*Work request*. Given the listing below, write out exactly the lines starting with the line that has "Figure 24. Control" and going on through the line that has "Figure 5: Putrescine", both kept.
[Start of Attachment]
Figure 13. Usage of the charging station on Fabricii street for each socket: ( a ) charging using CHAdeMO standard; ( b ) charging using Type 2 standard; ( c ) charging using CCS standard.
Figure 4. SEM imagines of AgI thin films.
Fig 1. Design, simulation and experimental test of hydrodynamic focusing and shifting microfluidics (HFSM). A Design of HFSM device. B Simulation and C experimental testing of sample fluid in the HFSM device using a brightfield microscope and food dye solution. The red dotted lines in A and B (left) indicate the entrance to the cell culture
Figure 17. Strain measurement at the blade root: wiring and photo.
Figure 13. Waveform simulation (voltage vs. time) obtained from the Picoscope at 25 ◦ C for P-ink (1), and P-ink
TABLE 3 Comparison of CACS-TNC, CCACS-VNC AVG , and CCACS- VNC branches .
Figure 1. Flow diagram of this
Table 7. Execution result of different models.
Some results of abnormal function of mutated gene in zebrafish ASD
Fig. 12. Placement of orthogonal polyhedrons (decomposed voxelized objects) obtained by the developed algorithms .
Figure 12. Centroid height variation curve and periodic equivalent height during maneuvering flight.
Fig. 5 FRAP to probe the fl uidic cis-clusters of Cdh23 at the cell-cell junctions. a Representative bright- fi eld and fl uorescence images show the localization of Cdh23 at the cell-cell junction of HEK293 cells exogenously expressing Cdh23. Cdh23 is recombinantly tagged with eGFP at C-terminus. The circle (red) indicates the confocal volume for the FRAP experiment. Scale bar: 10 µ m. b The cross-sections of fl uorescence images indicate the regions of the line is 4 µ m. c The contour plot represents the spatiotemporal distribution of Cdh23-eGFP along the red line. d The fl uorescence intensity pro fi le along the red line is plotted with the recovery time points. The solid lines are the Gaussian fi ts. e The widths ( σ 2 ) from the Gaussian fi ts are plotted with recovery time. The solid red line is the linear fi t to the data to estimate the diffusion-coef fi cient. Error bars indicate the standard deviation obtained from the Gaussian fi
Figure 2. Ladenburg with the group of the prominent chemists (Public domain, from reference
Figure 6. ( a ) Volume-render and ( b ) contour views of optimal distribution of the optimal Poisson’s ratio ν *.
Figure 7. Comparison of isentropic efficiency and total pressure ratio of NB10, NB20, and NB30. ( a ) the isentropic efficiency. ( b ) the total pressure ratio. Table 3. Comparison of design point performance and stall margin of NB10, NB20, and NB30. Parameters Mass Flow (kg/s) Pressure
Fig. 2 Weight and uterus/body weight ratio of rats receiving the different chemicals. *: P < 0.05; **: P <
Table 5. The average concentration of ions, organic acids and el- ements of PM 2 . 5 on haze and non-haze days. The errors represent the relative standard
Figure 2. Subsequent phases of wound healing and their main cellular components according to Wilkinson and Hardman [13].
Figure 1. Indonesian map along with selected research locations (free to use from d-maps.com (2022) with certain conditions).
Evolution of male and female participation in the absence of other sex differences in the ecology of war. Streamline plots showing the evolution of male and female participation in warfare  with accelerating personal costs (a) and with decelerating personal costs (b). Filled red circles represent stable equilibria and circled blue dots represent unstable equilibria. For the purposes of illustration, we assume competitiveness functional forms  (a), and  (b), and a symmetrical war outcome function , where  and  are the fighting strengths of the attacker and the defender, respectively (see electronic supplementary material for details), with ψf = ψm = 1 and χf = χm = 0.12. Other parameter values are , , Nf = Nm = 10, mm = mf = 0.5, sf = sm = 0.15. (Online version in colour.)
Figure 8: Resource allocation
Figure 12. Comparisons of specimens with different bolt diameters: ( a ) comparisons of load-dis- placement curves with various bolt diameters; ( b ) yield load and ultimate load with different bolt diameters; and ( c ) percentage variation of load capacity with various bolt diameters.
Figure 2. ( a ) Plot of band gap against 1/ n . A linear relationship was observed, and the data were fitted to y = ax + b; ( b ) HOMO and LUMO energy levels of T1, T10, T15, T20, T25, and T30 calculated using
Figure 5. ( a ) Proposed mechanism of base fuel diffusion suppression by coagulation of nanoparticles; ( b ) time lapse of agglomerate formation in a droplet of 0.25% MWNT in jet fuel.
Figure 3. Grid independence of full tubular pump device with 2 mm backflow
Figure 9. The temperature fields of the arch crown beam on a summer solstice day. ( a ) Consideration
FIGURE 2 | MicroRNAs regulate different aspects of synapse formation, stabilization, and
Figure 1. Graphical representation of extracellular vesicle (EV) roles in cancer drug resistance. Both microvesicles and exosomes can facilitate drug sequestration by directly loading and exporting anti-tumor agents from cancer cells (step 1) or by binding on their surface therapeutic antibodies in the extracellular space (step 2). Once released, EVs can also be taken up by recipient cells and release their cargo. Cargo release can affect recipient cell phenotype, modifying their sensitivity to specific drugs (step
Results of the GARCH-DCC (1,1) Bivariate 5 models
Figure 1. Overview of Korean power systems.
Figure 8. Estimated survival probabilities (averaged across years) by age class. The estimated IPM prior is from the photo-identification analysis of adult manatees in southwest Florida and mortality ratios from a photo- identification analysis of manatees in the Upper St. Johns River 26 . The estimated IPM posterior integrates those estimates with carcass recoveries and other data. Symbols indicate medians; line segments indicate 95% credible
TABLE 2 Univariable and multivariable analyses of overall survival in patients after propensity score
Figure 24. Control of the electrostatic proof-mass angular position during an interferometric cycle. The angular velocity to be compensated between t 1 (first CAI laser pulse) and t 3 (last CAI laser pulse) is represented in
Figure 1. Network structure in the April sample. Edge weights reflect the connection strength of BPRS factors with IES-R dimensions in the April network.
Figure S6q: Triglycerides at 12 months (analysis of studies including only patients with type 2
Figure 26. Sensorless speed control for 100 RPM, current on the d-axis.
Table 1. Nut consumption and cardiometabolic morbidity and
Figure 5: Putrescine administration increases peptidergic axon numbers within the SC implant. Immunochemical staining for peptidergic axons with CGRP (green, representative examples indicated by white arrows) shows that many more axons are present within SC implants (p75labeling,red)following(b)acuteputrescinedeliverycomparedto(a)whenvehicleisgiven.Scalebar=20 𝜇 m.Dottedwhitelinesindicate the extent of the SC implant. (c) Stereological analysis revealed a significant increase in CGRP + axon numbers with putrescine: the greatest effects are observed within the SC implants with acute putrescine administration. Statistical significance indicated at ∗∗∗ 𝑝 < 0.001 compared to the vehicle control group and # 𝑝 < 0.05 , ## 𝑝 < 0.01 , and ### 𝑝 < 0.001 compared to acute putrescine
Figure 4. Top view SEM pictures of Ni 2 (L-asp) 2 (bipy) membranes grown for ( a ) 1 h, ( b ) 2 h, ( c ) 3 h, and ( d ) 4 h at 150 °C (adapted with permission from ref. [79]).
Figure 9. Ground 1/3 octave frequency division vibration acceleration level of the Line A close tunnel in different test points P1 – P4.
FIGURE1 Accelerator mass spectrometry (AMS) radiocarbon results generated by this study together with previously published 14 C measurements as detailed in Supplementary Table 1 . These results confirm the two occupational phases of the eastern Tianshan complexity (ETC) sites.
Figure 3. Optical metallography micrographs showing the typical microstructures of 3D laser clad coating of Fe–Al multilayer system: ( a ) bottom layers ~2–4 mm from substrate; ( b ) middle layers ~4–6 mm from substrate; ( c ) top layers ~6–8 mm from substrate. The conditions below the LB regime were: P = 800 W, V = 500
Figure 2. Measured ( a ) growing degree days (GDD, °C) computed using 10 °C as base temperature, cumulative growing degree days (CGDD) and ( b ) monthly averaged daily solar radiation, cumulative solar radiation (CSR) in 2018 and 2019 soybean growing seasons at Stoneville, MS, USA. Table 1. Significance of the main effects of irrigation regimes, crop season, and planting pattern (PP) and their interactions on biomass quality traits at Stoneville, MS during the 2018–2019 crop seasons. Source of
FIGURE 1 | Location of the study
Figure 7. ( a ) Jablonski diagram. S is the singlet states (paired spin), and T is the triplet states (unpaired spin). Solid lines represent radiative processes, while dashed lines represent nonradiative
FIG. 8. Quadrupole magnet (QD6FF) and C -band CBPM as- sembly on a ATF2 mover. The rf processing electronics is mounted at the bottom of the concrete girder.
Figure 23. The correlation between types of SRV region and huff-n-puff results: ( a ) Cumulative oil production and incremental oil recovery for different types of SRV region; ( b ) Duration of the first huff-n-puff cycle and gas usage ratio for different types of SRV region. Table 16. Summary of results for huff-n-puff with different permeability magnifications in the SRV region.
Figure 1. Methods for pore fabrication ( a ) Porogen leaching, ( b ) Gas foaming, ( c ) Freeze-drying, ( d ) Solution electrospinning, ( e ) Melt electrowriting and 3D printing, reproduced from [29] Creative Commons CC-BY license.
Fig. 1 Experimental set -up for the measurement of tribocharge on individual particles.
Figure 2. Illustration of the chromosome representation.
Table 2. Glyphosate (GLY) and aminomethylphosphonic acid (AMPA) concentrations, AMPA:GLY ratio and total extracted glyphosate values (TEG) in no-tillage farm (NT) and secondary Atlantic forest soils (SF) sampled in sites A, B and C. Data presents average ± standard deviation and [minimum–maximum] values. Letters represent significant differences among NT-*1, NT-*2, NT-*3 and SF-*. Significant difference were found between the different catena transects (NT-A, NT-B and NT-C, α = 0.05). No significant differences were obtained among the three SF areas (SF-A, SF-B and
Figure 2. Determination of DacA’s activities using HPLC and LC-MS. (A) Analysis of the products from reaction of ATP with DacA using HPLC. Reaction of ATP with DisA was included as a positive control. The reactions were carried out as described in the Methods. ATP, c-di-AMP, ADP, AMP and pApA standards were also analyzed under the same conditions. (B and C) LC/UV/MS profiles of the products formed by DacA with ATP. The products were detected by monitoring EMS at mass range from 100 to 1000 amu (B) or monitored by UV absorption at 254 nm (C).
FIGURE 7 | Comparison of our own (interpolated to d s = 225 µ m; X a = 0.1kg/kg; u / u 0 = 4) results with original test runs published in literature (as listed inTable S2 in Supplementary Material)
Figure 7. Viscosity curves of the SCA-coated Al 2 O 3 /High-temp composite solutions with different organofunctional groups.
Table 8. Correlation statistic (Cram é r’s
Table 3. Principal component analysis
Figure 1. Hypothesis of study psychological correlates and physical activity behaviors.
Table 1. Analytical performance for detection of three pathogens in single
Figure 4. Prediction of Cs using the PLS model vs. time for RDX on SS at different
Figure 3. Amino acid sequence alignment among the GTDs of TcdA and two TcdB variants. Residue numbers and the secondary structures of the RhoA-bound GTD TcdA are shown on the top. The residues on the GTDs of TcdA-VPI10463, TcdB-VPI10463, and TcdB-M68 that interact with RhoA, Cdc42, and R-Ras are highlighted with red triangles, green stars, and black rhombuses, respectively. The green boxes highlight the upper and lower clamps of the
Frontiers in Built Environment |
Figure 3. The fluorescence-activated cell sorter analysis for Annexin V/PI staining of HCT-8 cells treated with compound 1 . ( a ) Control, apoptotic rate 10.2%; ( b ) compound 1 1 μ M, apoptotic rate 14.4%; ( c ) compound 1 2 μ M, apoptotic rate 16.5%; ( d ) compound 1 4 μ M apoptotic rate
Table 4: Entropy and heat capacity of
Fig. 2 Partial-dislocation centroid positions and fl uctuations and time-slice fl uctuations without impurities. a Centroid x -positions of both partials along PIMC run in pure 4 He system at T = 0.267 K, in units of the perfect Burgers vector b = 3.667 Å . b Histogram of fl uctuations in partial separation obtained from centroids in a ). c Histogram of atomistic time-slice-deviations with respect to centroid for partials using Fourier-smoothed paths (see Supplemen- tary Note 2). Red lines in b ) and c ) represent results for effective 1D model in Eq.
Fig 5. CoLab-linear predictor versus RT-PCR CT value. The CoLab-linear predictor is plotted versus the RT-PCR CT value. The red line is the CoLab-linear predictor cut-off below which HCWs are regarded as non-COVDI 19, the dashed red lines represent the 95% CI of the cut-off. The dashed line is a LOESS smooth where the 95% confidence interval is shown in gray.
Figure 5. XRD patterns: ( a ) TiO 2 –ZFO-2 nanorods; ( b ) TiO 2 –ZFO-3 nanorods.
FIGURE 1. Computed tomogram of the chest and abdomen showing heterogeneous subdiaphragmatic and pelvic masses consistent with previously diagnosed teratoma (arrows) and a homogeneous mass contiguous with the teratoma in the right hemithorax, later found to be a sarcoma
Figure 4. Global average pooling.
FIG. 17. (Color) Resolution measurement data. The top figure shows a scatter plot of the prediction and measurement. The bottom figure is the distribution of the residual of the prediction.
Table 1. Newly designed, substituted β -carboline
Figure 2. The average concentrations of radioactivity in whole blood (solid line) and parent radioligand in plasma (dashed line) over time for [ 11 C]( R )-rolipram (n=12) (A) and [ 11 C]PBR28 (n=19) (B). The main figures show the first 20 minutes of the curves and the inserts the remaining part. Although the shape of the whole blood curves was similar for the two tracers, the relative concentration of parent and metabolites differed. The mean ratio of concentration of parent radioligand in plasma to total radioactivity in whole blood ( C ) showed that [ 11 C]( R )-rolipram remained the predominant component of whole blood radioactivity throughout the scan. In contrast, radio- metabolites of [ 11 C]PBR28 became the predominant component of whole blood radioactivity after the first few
[End of Attachment]
*Reply*.
Figure 24. Control of the electrostatic proof-mass angular position during an interferometric cycle. The angular velocity to be compensated between t 1 (first CAI laser pulse) and t 3 (last CAI laser pulse) is represented in
Figure 1. Network structure in the April sample. Edge weights reflect the connection strength of BPRS factors with IES-R dimensions in the April network.
Figure S6q: Triglycerides at 12 months (analysis of studies including only patients with type 2
Figure 26. Sensorless speed control for 100 RPM, current on the d-axis.
Table 1. Nut consumption and cardiometabolic morbidity and
Figure 5: Putrescine administration increases peptidergic axon numbers within the SC implant. Immunochemical staining for peptidergic axons with CGRP (green, representative examples indicated by white arrows) shows that many more axons are present within SC implants (p75labeling,red)following(b)acuteputrescinedeliverycomparedto(a)whenvehicleisgiven.Scalebar=20 𝜇 m.Dottedwhitelinesindicate the extent of the SC implant. (c) Stereological analysis revealed a significant increase in CGRP + axon numbers with putrescine: the greatest effects are observed within the SC implants with acute putrescine administration. Statistical significance indicated at ∗∗∗ 𝑝 < 0.001 compared to the vehicle control group and # 𝑝 < 0.05 , ## 𝑝 < 0.01 , and ### 𝑝 < 0.001 compared to acute putrescine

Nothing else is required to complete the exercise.